April 26th, 2017: Day 1
Today, while crossing the road on the way back home, the sky started to fill with mist. It was the kind of mist which suffuses everything; not the opal-pale one, but the one that distorts the light, everything flecked with grey, or smoke, or that something indistinct, almost beyond colour. It was especially bad on the roads; with the streetlights, everything was a shapeless white.

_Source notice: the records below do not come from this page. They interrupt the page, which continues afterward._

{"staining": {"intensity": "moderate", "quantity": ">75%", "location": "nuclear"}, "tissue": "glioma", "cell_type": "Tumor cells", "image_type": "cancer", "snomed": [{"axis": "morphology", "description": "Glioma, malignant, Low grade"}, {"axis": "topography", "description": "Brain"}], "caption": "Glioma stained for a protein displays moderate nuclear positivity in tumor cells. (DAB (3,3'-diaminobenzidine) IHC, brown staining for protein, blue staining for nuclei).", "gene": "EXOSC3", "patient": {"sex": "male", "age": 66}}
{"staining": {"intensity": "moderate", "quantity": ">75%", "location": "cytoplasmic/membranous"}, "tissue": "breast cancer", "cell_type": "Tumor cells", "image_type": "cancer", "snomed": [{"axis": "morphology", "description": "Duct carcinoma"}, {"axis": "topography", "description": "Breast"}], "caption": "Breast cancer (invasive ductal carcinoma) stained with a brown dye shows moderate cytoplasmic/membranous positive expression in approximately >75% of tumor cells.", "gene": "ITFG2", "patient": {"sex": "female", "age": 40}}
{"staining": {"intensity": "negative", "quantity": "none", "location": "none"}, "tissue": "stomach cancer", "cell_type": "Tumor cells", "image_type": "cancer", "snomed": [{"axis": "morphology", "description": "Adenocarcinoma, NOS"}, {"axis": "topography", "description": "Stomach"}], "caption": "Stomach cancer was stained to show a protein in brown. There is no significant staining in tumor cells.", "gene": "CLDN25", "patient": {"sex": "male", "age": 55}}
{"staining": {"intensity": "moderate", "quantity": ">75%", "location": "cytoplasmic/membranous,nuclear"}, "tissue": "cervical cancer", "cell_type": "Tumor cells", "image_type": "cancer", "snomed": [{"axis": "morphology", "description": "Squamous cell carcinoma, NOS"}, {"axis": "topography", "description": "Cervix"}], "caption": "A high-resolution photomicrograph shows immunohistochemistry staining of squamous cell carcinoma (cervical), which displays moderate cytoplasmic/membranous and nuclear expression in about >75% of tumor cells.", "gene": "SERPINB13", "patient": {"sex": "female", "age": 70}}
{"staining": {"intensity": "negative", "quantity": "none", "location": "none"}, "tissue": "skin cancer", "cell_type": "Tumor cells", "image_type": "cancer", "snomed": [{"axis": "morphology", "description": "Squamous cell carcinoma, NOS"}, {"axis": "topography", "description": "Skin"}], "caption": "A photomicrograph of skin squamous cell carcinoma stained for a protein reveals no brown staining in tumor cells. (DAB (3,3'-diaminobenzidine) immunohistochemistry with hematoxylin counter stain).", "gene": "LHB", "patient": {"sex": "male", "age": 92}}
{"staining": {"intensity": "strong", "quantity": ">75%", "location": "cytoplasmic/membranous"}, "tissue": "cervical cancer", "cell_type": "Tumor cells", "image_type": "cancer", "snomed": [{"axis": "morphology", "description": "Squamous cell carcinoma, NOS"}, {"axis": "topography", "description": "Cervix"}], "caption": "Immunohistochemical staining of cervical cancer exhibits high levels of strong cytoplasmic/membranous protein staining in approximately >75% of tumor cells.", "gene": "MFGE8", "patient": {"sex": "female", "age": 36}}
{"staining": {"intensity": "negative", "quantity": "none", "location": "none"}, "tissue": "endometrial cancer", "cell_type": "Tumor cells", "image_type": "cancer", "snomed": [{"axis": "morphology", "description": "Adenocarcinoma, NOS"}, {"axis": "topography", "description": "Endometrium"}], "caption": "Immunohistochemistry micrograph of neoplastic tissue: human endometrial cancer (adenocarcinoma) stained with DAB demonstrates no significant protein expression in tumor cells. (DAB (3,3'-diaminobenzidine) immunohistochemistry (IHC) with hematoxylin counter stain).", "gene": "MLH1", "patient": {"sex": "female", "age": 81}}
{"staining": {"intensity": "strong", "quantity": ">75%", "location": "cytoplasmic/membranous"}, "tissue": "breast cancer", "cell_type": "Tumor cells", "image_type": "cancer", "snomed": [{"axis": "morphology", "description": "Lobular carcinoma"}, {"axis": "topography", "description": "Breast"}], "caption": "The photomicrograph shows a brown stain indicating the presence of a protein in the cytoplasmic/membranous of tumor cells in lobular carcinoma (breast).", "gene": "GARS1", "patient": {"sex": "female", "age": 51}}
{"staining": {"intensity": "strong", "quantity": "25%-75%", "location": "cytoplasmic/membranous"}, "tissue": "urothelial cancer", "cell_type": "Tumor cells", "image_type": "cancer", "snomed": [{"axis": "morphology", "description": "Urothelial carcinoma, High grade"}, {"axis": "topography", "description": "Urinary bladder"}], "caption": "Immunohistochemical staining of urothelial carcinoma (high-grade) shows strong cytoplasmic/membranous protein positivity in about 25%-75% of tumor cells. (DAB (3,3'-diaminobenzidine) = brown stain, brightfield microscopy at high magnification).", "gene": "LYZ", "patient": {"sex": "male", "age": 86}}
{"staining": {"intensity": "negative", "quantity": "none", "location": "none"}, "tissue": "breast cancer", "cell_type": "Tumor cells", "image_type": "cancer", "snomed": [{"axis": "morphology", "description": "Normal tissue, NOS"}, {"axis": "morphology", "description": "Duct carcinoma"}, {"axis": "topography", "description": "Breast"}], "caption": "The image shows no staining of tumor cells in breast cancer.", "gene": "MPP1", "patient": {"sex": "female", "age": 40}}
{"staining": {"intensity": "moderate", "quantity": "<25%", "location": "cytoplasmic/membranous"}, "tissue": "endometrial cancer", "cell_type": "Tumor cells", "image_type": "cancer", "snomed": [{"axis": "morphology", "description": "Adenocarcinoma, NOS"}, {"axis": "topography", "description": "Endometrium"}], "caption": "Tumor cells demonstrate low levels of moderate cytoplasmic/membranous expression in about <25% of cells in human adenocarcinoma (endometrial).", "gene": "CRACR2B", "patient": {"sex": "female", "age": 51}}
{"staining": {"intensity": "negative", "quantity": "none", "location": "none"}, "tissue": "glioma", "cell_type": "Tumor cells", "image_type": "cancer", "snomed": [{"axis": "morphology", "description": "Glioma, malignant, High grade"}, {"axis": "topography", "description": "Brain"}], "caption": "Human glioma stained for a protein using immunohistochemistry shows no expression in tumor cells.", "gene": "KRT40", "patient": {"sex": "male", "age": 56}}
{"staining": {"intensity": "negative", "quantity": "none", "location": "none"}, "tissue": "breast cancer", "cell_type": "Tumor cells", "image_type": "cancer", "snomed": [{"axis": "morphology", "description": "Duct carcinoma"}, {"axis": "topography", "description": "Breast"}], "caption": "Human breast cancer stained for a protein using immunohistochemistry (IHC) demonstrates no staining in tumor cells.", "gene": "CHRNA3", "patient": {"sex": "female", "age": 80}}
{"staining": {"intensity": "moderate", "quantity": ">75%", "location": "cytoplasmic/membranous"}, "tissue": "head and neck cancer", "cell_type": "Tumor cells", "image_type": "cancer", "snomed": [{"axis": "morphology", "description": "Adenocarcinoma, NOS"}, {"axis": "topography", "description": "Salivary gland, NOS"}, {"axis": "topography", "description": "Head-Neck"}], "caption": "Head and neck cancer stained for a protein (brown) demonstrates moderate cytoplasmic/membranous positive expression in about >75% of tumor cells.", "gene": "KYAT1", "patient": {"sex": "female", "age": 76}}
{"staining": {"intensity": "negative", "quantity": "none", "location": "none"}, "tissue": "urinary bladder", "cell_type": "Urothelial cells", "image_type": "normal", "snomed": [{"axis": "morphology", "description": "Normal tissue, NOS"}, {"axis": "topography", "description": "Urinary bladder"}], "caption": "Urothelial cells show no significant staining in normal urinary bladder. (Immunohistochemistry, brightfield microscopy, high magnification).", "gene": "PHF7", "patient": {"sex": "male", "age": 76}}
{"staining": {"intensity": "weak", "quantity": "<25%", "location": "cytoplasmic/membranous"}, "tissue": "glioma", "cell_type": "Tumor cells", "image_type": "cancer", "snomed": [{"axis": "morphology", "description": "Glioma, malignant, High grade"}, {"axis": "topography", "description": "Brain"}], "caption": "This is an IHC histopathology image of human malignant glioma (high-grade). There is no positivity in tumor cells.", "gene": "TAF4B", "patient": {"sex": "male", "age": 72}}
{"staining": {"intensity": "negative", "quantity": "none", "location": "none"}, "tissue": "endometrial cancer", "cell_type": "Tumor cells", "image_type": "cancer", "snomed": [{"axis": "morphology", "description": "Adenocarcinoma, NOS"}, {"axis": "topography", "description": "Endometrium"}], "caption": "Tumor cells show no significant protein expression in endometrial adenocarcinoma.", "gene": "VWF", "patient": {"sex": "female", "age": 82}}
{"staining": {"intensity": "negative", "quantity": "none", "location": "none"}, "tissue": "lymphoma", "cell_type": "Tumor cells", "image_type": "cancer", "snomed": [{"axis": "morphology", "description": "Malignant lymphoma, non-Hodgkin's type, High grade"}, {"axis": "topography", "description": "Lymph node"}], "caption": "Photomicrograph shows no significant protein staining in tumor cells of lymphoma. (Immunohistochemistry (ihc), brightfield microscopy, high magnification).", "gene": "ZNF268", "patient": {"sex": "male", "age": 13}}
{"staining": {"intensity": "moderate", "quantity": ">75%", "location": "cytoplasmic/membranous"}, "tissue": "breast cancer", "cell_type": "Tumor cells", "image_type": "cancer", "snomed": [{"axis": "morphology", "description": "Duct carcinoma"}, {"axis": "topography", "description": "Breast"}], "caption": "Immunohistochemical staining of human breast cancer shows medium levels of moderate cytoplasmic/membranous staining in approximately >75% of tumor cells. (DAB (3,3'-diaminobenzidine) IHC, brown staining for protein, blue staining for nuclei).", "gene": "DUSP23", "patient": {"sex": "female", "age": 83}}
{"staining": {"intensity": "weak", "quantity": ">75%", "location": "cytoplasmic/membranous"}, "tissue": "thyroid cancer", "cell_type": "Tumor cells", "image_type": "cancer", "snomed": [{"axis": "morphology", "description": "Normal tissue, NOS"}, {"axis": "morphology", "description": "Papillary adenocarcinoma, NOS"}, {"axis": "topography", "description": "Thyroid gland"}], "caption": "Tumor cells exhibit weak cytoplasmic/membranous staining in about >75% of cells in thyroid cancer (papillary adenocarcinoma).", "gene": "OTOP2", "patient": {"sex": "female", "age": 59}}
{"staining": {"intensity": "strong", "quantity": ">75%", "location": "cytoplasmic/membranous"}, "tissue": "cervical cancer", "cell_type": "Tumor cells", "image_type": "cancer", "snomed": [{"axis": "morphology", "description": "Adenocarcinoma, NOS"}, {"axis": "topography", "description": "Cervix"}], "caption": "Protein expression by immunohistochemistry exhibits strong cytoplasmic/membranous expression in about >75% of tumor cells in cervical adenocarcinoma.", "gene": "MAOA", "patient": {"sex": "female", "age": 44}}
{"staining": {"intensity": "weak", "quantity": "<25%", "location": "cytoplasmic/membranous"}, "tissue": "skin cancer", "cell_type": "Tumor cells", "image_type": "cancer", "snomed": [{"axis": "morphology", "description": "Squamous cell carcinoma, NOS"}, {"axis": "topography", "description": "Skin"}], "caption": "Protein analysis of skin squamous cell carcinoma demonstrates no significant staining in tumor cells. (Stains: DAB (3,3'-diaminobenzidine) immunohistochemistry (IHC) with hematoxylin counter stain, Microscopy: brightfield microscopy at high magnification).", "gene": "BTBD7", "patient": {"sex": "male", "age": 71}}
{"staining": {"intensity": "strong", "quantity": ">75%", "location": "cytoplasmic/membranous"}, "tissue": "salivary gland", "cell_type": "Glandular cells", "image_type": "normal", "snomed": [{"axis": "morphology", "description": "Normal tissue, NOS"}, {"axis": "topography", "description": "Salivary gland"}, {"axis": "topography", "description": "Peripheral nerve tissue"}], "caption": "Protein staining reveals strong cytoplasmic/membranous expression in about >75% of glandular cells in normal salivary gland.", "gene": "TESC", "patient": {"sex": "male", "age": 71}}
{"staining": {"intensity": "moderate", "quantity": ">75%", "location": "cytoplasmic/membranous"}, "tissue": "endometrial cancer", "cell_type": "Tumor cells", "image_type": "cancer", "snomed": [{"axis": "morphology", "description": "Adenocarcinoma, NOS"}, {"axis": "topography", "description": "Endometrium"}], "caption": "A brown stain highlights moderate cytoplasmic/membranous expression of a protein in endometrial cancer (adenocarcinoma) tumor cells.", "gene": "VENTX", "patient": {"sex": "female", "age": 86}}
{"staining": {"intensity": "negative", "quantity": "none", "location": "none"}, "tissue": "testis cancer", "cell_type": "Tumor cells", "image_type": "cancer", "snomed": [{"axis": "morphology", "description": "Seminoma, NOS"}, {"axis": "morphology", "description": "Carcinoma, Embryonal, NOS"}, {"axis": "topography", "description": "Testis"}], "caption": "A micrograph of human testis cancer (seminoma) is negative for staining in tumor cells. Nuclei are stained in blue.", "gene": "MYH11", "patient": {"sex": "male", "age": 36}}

Only the houses were spared; standing apart, as they were, they were darkly distinct, more defined for being in the dark. Walking on the pavement, I felt the border as the wet on my skin - the mist, light obscuring everything, and the inky definition of night. The cars, as they made turns, only made floods of light.
April 27th, 2017: Day 2
The mist continued today; if anything, it was even a bit worse, a bit more indistinct than the day before. I really do hope the weather improves by Spring Fling; it’s been terribly dreary the last two years, and I was really hoping for some sun this year. It seems a bit ironic, but you can only really tell how bad the mist is when the light illuminates it. Over by the intersection of Boston Avenue and Winthrop, where the traffic is heavy, the mist lies damply over everything; the streetlights, traffic lights, shop lights, all that light suffusing, flooding the intersection in white. The cars are still distinct, but even their signals are horribly bright, almost distracting from the cars themselves.
April 29th, Day 4
I never really understood that puritanical, Gothic terror until now; Massachusetts was always oscillating between the terrible weather of winter and the terrible weather of might-as-well-be-winter, with the occasional gorgeous sunset colouring the hills. But now, with this mist, this indistinct, damp, wet mist...walking along Professors Row, Ballou looms at the top of the hill, this ominous, darkly lit up structure, the spectre of the administration over campus. And walking up Packard, West is almost indistinct; you can barely tell the difference between its gables and the night sky, and the glow of the rooms, though warm, almost seems like the licks of flame on wood.
May 1st, Day 6
I’ve noticed the mist only really sets in at night, right as the dining halls are closing and they kick you out. It’s almost spectacular, if not for the fact that everything is perpetually fuzzy, as if your eyesight’s all wrong. Walking past the intersection of Boston Ave, on the way back home, I’m struck by the train tracks; at the golden hour of evening, or a good sunset, or even on a clear day, the tracks are always lit up, an Instagram picture waiting to happen. And yet, now, darkly painted in mist, they seem like a road to nowhere, yet everywhere; like if you could only get past the fence, and walk to the edge of the black, and brush aside the inky softness… But I digress; I almost want to take a photo, but with finals, I keep feeling like I can’t linger, like I have to be somewhere doing something else.
May, Day 10
Carm, though decked out in lights, is only more hidden now. If West is indistinct except for the glow of flames, Carm is almost a vision of whiteness, like this campus in the winter. All around the Res Quad are lights, but nowhere more so than Carm; you normally wouldn’t notice it, except for this pervasive mist. In the midst of the indistinct glare, Carm appears like a vision, like a memory of somewhere else. Walking back home, I could almost fancy that I see myself walking back to Carm too, sophomore year, hoping against hope that the hot water was running.
Day 16
This mist is still here, like the most miserable weather I’ve ever had at Tufts, and that’s with experiencing the snowstorm of 2015 as a freshman from a tropical island. Walking up Packard, the mist only gets worse and worse; the tennis courts are a flare of light every day now, a whitefire blaze you can see the moment you turn onto Pro Row. Disembodied, the floodlights seem detached, weightless, above - so blindingly bright, their glare almost like the eyes of heaven, judging, watching. You never realize how much light there is, constant, endless light, throughout campus, on streetlamps, windows, glowing through the mist, wetness visible, always everywhere, till you look at the mist.
Day
The mist is everywhere now. It almost feels like it’s creeping into the buildings - but I know it’s just my glasses all fogged up, dust and other particles trapped on the lenses. I know I should wash them, but with finals it always feels like there’s no time; though everything’s indistinct, I keep rushing home, always feeling like there’s something I’m missing. I keep walking down the rainbow steps - or what I think are the rainbow steps, this mist changing everything, making the colours strange, almost like I’m layering memory onto land.
And as I keep rushing home, the roads are just constantly filled with lights, with the turns of cars and their flood lights flooding the roads with floods of light, and even the houses are less and less distinct now, receding into the ink of night. Only my house, my front door still seems solid, only my footsteps on the wood of the porch.
But when I open the door, all that greets me is mist.